In practice, when you start it up... you remember those ghost traps, in Ghostbusters? Yeah, it's like that. Some asshole in a brown jumpsuit hits the switch and you get inescapably sucked in, and before you know it you're stuck in some goddamn containment unit and it takes a man with no dick to get you back out.

Okay, that analogy got away from me a little. But it's very absorbing.

Details and Fiddly Shit

What the hell is Transport Tycoon? It's a sim game of sorts; you play the owner of a fledgling shipping business and you have to make it a marvelous shipping business by the year 2050, by building planes, trains and automobiles and designating routes for them and such. Transport Tycoon Deluxe was the sequel to the original Transport Tycoon and we may or may not have nodes on both of those.

What's the gameplay like? It's pretty micromanagey is what it's like. You have to give your little vehicles explicit instructions on what to do and under what conditions and suchlike. I like to give them fairly simple instructions, but I'm pretty sure that vehicle behavior is a rabbit hole you can dive exactly as far into as you like.
If you like the modern classic Dwarf Fortress you'll probably find OpenTTD both inviting and a breeze, if somewhat pacifistic. If SimCity or Animal Crossing bores the shit out of you, OpenTTD is probably not for you.
Assuming you do like the basic game type, and especially if you have some mild obsessive traits, I warn you again that the game is extremely engrossing. It's somewhere between fun and hypnotic to watch the little cities grow as you ship goods and people to them, your little trains and buses become old and need replacing, and technology advances apace, providing you with new vehicles like monorails and hovercraft. There are some specific moments which are extreme slogs — I am thinking here specifically of replacing 100+ superannuated buses by hand, all at once — but I'm pretty sure there must be a script for fixing that, which I just neglected to download. Besides such incidents, the game rarely becomes tedious — and if it does, there is a handily provided fast-forward button.
I'm pretty sure with this game, you either go »blech« or get stuck hard.

Will it run on my...? Yes. No question. Inarguably. The system requirements are a Pentium II and 64 MB of RAM. Do you have 64 MB of RAM? Probably. You'd have to work pretty hard not to. As for your operating system, it supports fucking BeOS. There is no possible way this can not work on your machine. You'd have to design it expressly for that purpose. Buy vintage computer parts and run that new Chinese operating system on it — although I hear that's mostly cribbed Android, so maybe it will work anyway.

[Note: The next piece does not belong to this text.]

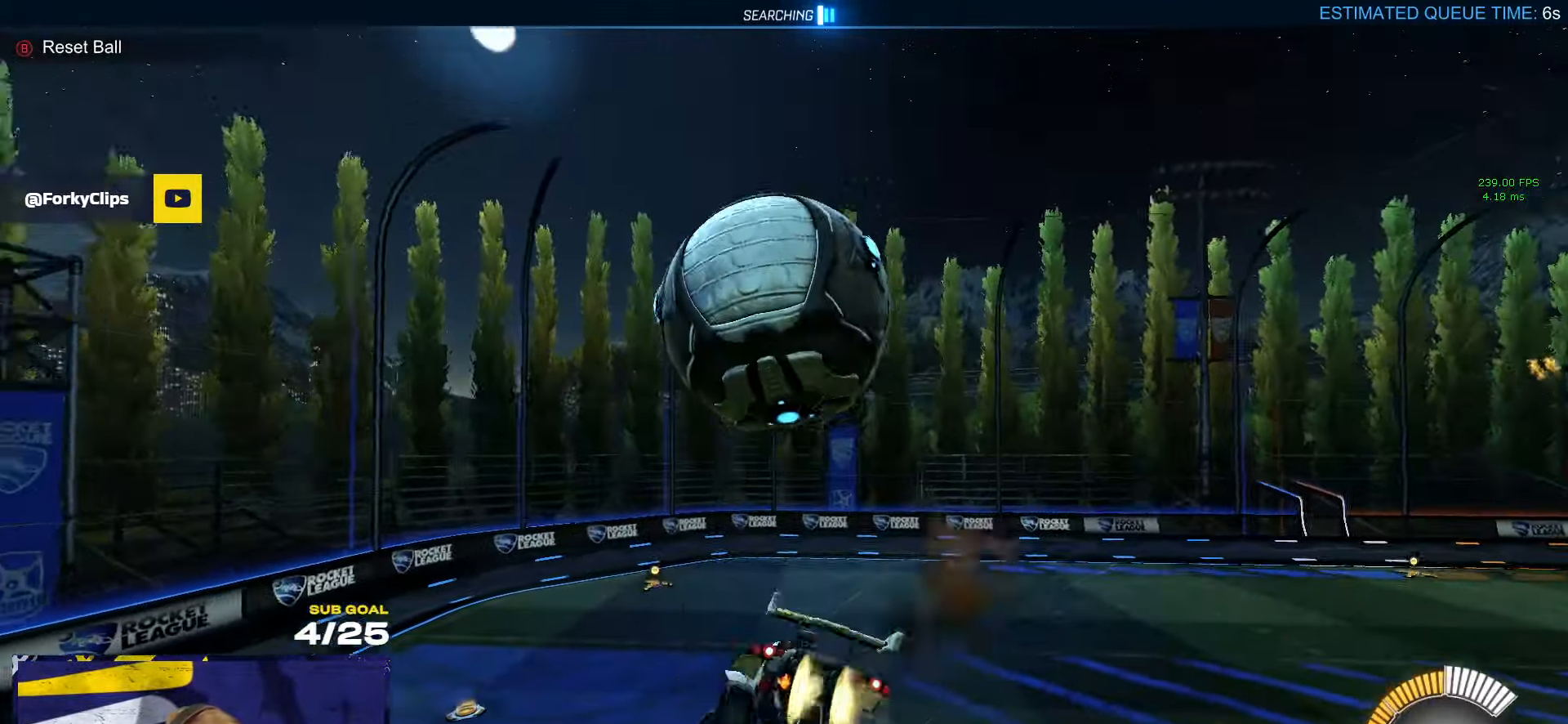
{"dt_ms": 500, "buttons": ["R1"], "left_stick": "down-left", "right_stick": "center", "events": [[16, "A", "up"], [83, "L1", "up"], [83, "left_stick", "down-left"], [100, "L3", "up"]]}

How do I set it up? OpenTTD is very flexible and helpful in some ways. It's designed to be extensively compatible with the original Transport Tycoon Deluxe, so if you have a copy of that game, you can use all the original graphics and sounds and music. If you don't, you can get all-new, also-free honking noises and pictures of apartment buildings along with the game. This is actually one of the few problem areas: being open-source, nobody thinks it's important for the game to have a convenient package solution, so you have to either download four different things, or download one and pull three off your copy of Transport Tycoon Deluxe, and concatenate them for a full game. Otherwise it won't run — I think. Maybe it will just help you download that shit. I wouldn't be surprised, on closer reflection.
For everything else, however (such as, importantly, AIs for computer opponents) there is an in-game download system which is reasonably user-friendly. The main problem with it is a lack of any real overview. Which AIs are good? What do they really do? Are any officially sanctioned by the developers, or even made by them? If so, why are those not included with the game proper? Fuck you, that's why.
[Update, almost immediately: I am informed that for Windows and Linux there are installers which will auto-download everything you need to play, and you can also apt-get the game if you are on a system which supports that. This ignorance on my part is brought to you by the Apple Macintosh, red-headed stepchild of computer gaming.]

Okay, I've decided I want to ruin my life. Where can I get it? You can get it at OpenTTD.org.